Investigating four decades of species-specific land surface phenology derived from 30-m Landsat and Forest Inventory Analysis

Dec 11, 2024·
Xiaojie Gao (高孝杰)
Xiaojie Gao (高孝杰)
· 2 min read

Abstract

Long-term variation in plant phenology reflects growing season dynamics, which are a first-order control of various ecosystem processes affecting water, carbon, and energy cycling. Complementary to spatial-constrained ground observations, land surface phenology (LSP) derived from satellite remote sensing has been widely used to map and monitor plant phenological timing over large spatial areas. However, the coarse spatial resolution of most long-term LSP records represents a mix of tree species and land cover types, limiting the ability to directly link LSP to ground-observed phenological dynamics. In addition, although ground phenological observations typically record species-level information, most long-term data are only available at particular sites. Forest inventory and analysis (FIA) data collected by the U.S. Forest Services provides comprehensive surveys of forested land in the United States but has rarely been used in LSP studies primarily due to the scale mismatch between FIA sites and coarse LSP resolutions.
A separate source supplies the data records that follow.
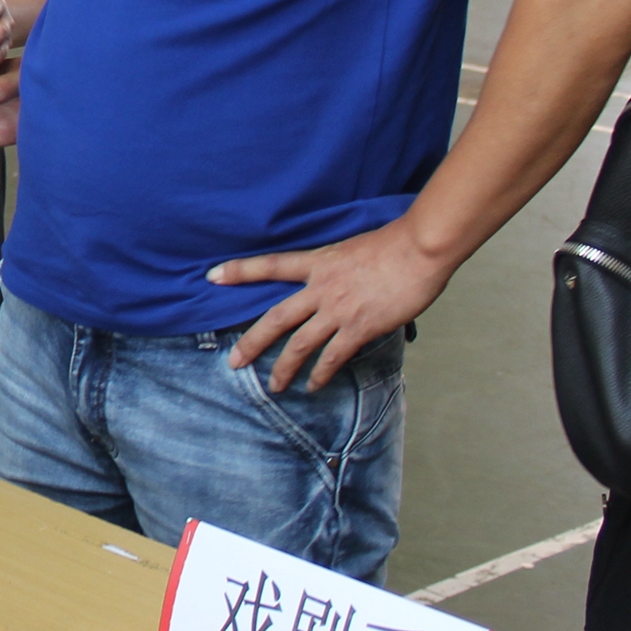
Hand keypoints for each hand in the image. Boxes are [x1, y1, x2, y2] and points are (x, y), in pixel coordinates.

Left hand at [211, 219, 456, 392]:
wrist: (419, 249)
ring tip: (275, 386)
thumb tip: (334, 283)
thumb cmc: (394, 244)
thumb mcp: (352, 248)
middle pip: (276, 318)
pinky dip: (321, 374)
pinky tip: (313, 386)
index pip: (269, 265)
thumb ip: (337, 268)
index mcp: (317, 262)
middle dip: (252, 342)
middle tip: (234, 361)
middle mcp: (321, 288)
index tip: (212, 276)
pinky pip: (333, 357)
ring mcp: (339, 310)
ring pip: (301, 344)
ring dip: (285, 368)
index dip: (239, 271)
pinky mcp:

Recently, a novel Bayesian LSP (BLSP) model was developed to retrieve decades of LSP variation at 30 m scale from Landsat time series, creating a unique opportunity to match LSP with FIA surveys. In this study, we combine BLSP with FIA data collected throughout 20 northeastern states in the U.S. to derive four decades of species-specific LSP observations for ten dominant deciduous species (~12,000 site-years) and investigate long-term phenological dynamics. Our preliminary results show: (1) despite the widely reported global advancement of spring phenology, growing season lengths in the northeastern U.S. during the last four decades were dominated by phenological variation in autumn and (2) the characteristics of phenological events and their responses to the environment vary substantially not only among species but also within species among geography, suggesting local adaptation. These results are consistent with long-term ground observations collected at Harvard Forest in Massachusetts, and Hubbard Brook Experimental Forest in New Hampshire. Our study provides new insights into understanding long-term phenological dynamics and their responses to climate change.